When we lived in Jackson Hole, weather predictions came pretty easily - you just looked to the west. Southwest storms came in wet and windy, and were a by-product of the “pineapple express”, moisture straight from Hawaii. Cyclonic northwest storms came from the Gulf of AK, and could re-cycle for days, setting up for deep, cold powder cycles. We liked them all.
But here in the Western Alps, we can get it from just about any direction except due east. In the 100-year Winter of ’99, heavy snow fell in London, then Paris, and we knew we were going to get it - and we did, 6 meters in 9 days. I don’t need to do that conversion. But sometimes you’ll get a Föhn wind, a by-product of the African Scirocco, that even transports high-atmospheric sand to the Alps, and often rots our snowpack with unseasonable warmth. It has been blamed for causing widespread madness, not just with skiers. And then there’s the Bise, a ferocious northern wind that can wreak havoc on your well-preserved shady powder stashes. Just as maddening.
I’m no meteorologist, but I do spend a good portion of my first coffee of the morning perusing a half-dozen weather sites. But I still can’t say I’ve got it figured out. MeteoSwiss right off the bat to check the radar, but that will often show you just how difficult forecasting can be in just this little country of so many climactic zones. Chamonix Meteo is very detailed, but won’t update until after 8am, and i need to know what’s happening long before that.SLF is the Swiss Federal Snow Science website, and they have all of the Avalanche bulletins and detailed mountain weather station data, and just recently added English versions.
Then I begin to poke around, sniffing for a hint of a big storm on the horizon. Snow Forecast crunches a lot of numbers, and while I won’t say it’s ever dead-on, the dynamic maps definitely offer hope and speculation. Of course you have to pay for the long-range, but why bother - it’s only going to change. Powder Guideand BergFex do pretty much the same thing, and also combine some other nice weather features like satellite and radar for all of EU. And MeteoBlue has become my go-to for a little bit of everything.
Then, I like to check in to the early-morning Swiss TV stations, that show webcam footage from just about every ski resort in the country, on one-minute intervals.
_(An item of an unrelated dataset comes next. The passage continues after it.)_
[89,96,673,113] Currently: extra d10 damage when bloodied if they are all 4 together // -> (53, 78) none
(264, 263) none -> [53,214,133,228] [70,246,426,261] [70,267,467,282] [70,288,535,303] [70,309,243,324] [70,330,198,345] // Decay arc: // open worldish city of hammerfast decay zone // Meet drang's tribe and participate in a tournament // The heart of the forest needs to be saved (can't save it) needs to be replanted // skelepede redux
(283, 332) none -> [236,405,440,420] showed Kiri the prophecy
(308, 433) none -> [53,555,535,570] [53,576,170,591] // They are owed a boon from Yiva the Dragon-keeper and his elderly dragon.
They do the same thing in France and Austria. Pretty cool when you can’t see anything, blizzard conditions at the top of Zermatt or Engelberg, or better yet right here in Verbier.
And then it’s always good to check in with some “experts”, like Piers Corbyn (see the video for his prediction of a heavy-duty winter in Europe) or the always-entertaining Joe Bastardi, whose theories are a departure from the current climate-change school of thought. But as long as they keep saying that it’s going to be a big winter in the Alps, I’m down with whatever they’re selling.
In Wyoming, they say “if you don’t like the weather, just wait a minute”. And Dylan’s advice: “you don’t need a weatherman to know which way the wind blows” always rings true. The truth is, it’s going to snow this winter for skiers just about everywhere; it might not for a few days here and there, but chances are good that we will be skiing powder again soon.
In fact, it’s snowing again right now.